● SELECTED PASSAGE:
- Shahjahanpur Location in Uttar Pradesh, India
- Coordinates: 27°13′16″N 78°46′46″E﻿ / ﻿27.22106°N 78.7794°E
- Country: India
- State: Uttar Pradesh
- District: Mainpuri

Area
- • Total: 7.227 km^{2} (2.790 sq mi)

Population (2011)
- • Total: 4,674
- • Density: 646.7/km^{2} (1,675/sq mi)
- Time zone: UTC+5:30 (IST)

= Shahjahanpur, Ghiror =

Village in Uttar Pradesh, India

Shahjahanpur is a village in Ghiror block of Mainpuri district, Uttar Pradesh. As of 2011, it had a population of 4,674, in 763 households.

== Demographics ==
As of 2011, Shahjahanpur had a population of 4,674, in 763 households. This population was 54.2% male (2,532) and 45.8% female (2,142). The 0-6 age group numbered 723 (396 male and 327 female), or 15.5% of the total population. 315 residents were members of Scheduled Castes, or 6.7% of the total.

The 1981 census recorded Shahjahanpur as having a population of 2,807 people, in 462 households.

The 1961 census recorded Shahjahanpur as comprising 4 hamlets, with a total population of 1,903 people (1,037 male and 866 female), in 478 households and 374 physical houses. The area of the village was given as 1,364 acres.

== Infrastructure ==
As of 2011, Shahjahanpur had 1 primary school and 1 primary health centre. Drinking water was provided by hand pump and tube well/borehole; there were no public toilets. The village did not have a post office or public library; there was at least some access to electricity for all purposes. Streets were made of both kachcha and pakka materials.

● SUPPLIED RECORDS:
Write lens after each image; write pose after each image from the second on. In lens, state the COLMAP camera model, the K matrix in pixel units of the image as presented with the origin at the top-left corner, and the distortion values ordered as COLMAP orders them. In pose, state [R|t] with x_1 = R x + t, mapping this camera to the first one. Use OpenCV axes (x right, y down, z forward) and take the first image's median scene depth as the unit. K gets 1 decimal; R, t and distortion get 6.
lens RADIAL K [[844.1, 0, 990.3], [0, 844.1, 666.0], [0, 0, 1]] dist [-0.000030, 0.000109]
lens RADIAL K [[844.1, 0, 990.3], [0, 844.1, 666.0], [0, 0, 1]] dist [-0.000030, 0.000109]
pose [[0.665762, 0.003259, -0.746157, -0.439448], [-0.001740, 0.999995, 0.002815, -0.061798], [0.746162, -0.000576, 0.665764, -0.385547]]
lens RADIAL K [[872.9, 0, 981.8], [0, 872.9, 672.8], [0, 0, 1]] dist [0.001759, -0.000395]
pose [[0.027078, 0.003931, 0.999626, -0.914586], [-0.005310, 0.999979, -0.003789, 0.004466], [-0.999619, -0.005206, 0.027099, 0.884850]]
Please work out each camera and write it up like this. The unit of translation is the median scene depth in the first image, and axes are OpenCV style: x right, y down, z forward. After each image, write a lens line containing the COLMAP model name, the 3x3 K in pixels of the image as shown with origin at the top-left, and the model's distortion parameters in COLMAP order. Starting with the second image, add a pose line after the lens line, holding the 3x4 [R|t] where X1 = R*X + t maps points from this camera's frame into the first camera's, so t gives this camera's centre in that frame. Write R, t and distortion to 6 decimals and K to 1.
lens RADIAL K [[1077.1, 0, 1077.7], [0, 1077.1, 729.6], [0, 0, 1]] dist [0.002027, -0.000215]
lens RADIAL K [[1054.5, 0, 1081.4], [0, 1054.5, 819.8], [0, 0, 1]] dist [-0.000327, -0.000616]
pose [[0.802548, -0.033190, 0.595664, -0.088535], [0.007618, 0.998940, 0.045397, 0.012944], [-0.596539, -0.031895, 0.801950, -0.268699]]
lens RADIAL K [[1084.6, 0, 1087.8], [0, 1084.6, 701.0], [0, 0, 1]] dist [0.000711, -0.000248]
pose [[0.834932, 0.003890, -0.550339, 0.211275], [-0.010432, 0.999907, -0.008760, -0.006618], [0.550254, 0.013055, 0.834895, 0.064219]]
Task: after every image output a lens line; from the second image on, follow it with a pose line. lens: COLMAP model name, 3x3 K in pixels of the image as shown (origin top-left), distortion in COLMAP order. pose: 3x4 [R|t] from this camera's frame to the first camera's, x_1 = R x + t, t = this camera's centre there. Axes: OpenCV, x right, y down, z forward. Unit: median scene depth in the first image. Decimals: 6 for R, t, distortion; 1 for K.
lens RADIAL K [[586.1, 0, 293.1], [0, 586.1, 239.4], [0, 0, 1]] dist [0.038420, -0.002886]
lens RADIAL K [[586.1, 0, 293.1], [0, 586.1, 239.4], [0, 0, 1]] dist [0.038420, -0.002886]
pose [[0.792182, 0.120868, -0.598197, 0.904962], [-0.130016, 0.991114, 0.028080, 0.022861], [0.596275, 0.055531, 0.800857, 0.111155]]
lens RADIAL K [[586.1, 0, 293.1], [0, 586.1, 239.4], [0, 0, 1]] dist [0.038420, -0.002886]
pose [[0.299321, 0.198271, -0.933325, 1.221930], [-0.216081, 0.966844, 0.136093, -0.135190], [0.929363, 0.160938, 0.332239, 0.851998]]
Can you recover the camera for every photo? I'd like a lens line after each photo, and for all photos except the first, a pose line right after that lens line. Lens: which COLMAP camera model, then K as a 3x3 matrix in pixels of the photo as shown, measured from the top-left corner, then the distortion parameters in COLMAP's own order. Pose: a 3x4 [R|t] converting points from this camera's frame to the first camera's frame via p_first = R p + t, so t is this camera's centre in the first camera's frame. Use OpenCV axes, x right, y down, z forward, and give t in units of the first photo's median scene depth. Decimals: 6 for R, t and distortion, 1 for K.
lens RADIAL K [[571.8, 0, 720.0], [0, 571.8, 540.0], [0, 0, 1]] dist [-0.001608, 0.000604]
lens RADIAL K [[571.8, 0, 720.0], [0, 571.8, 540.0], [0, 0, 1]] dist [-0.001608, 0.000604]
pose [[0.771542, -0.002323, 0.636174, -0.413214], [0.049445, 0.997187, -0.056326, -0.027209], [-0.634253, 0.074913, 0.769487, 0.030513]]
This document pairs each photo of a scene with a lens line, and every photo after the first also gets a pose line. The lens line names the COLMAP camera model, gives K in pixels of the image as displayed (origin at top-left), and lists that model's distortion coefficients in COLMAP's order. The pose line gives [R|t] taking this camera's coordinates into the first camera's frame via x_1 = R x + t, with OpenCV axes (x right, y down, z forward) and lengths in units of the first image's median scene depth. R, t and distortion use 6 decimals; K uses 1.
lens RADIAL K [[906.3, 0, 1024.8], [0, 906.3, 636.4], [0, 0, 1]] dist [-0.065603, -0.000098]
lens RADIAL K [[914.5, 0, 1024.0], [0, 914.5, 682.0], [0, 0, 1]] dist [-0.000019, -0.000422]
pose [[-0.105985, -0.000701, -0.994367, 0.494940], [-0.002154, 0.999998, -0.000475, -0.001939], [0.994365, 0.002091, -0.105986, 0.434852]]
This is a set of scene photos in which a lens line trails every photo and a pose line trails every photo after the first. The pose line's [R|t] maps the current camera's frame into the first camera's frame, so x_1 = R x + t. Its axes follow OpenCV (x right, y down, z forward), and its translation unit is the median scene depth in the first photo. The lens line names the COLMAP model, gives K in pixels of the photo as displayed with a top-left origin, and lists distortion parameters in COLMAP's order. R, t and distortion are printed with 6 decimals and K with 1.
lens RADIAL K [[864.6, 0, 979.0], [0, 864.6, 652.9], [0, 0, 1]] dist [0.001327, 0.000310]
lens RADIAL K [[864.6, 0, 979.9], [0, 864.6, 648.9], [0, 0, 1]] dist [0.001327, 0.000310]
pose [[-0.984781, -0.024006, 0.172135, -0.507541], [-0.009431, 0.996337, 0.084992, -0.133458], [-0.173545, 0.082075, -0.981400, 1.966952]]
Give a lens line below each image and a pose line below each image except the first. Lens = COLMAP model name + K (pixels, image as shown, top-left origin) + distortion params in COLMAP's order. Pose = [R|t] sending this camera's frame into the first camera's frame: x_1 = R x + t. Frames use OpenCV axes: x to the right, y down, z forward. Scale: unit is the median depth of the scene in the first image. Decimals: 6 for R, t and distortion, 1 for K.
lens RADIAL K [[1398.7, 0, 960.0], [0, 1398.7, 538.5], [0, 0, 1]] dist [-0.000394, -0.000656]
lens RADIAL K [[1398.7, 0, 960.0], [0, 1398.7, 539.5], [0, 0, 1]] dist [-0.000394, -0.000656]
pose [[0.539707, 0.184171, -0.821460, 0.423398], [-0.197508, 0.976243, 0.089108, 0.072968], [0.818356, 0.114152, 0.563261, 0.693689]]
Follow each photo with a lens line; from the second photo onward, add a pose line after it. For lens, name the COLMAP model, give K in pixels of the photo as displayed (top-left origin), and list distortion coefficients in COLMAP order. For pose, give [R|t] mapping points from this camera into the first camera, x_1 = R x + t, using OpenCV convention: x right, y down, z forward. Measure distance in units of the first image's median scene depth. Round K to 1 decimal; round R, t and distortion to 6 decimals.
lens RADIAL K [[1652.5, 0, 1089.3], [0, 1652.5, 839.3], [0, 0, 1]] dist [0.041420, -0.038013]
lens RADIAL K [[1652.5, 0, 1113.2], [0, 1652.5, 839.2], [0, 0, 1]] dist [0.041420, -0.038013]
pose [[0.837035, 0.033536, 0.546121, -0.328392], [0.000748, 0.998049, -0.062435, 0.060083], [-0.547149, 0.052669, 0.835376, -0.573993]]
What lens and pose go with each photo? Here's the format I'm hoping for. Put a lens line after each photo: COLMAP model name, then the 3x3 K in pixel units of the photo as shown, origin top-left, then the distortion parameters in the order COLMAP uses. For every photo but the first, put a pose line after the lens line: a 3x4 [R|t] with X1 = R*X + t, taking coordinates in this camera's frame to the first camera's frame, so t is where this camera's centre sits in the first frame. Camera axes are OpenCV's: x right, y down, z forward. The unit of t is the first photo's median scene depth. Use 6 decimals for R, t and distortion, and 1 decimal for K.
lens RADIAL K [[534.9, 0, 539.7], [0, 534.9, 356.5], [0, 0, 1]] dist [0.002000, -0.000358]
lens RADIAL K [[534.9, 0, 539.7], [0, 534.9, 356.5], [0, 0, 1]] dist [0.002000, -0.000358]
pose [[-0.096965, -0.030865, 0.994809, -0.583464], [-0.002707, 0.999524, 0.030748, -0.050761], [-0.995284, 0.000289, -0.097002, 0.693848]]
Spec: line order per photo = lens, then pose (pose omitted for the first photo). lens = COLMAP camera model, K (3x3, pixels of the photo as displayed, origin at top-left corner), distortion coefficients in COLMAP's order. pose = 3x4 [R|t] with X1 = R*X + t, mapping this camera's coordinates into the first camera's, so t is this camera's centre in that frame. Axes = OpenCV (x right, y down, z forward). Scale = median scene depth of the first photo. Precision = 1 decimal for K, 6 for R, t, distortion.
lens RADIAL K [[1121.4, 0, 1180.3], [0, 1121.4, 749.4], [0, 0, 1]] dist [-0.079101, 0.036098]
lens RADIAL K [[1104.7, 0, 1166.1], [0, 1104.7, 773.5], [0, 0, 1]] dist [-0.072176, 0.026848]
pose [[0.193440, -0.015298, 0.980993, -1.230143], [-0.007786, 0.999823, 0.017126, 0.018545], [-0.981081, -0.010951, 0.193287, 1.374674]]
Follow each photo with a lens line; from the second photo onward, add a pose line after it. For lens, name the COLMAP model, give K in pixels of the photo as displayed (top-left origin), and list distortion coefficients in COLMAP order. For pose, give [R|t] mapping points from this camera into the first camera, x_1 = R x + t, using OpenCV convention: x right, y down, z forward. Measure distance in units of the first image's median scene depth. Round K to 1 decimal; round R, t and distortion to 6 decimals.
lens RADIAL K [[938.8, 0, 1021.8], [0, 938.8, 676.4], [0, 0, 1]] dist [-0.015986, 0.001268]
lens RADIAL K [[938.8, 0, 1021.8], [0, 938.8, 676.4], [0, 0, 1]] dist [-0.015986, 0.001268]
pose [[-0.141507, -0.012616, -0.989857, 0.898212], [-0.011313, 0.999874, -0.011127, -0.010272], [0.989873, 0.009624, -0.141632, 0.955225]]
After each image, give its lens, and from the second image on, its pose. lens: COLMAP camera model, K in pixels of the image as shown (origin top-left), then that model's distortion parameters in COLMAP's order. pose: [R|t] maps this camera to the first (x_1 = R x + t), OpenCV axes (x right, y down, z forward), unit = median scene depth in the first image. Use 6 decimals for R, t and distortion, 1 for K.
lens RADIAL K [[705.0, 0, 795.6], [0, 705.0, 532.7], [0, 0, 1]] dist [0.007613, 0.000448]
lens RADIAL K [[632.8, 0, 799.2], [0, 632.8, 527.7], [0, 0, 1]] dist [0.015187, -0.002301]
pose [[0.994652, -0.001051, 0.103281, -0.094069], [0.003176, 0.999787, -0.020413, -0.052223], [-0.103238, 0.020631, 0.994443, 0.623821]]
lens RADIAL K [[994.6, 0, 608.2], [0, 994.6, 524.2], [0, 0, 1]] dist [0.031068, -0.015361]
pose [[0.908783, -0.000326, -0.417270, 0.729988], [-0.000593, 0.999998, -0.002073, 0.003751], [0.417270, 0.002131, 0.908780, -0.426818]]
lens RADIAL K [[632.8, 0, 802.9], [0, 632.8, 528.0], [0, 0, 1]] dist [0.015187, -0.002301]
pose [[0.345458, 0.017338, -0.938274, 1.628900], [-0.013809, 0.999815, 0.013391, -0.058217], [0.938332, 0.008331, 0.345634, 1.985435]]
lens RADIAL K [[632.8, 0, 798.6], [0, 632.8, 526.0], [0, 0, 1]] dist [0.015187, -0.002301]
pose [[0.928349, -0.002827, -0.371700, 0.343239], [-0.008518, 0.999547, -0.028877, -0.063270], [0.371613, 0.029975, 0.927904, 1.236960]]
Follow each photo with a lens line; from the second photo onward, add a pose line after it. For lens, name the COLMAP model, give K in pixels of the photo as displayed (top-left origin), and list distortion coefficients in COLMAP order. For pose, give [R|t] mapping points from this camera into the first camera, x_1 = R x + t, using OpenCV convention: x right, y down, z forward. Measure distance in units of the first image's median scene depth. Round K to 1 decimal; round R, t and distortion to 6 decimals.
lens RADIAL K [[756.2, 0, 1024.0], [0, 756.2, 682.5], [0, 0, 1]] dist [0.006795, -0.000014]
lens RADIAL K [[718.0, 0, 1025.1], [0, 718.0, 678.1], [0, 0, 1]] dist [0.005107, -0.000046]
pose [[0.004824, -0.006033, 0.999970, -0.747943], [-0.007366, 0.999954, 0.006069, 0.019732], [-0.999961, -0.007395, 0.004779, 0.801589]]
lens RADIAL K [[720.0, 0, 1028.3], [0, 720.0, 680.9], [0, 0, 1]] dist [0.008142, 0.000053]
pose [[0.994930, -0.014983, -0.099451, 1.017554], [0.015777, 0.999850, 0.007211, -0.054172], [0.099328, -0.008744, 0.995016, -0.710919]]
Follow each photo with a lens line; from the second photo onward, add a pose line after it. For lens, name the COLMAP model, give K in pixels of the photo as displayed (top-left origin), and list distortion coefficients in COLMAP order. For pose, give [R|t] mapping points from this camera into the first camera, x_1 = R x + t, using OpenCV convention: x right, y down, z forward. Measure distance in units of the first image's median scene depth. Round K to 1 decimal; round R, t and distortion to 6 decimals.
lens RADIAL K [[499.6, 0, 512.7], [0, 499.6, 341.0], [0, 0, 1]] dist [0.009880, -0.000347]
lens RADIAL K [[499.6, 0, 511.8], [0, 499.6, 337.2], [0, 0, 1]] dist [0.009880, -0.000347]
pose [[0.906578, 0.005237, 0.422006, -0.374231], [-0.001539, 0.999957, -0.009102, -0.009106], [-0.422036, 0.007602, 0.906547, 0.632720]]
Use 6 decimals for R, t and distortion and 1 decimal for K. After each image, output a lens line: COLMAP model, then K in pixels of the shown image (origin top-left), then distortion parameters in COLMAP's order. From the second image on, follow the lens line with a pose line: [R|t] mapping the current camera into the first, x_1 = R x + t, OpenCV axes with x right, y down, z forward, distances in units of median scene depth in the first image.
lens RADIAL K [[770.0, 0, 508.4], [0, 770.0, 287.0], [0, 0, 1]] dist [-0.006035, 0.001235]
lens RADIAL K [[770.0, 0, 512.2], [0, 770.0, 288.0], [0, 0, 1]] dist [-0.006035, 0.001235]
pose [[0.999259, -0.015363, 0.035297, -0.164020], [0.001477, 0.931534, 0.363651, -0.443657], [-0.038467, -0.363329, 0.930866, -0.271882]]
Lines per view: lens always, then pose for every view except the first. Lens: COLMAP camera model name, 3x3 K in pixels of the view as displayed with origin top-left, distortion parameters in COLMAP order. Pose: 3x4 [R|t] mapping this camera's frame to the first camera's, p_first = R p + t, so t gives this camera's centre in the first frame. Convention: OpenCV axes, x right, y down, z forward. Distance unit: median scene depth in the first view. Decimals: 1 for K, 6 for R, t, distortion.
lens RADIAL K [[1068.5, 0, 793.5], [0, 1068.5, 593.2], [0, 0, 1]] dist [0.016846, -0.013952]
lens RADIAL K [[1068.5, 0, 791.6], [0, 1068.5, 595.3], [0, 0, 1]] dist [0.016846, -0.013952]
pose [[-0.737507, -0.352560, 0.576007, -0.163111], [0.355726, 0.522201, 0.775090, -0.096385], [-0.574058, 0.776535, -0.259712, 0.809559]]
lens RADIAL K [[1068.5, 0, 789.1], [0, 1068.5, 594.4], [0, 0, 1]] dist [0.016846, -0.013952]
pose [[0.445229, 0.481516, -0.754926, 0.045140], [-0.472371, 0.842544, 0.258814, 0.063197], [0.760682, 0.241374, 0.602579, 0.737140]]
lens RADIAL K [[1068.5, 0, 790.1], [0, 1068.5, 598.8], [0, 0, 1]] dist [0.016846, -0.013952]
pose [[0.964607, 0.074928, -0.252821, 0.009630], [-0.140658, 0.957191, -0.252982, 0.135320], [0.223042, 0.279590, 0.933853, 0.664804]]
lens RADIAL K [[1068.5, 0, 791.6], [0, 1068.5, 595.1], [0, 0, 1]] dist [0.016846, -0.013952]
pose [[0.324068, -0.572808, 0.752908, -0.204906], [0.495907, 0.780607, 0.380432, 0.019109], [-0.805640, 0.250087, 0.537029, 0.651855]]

● EXERCISE REQUIREMENTS:
- a) Print the Shahjahanpur village text between "- • Total: 4,674" and "of the total.", inclusive.
- b) According to the Shahjahanpur village text, how many households did the 1981 census record?
The records above have no connection to the text about Shahjahanpur village.

● TASK-BY-TASK OUTPUTS:
- a)
- • Total: 4,674
- • Density: 646.7/km^{2} (1,675/sq mi)
- Time zone: UTC+5:30 (IST)

= Shahjahanpur, Ghiror =

Village in Uttar Pradesh, India

Shahjahanpur is a village in Ghiror block of Mainpuri district, Uttar Pradesh. As of 2011, it had a population of 4,674, in 763 households.

== Demographics ==
As of 2011, Shahjahanpur had a population of 4,674, in 763 households. This population was 54.2% male (2,532) and 45.8% female (2,142). The 0-6 age group numbered 723 (396 male and 327 female), or 15.5% of the total population. 315 residents were members of Scheduled Castes, or 6.7% of the total.

- b) 462 households.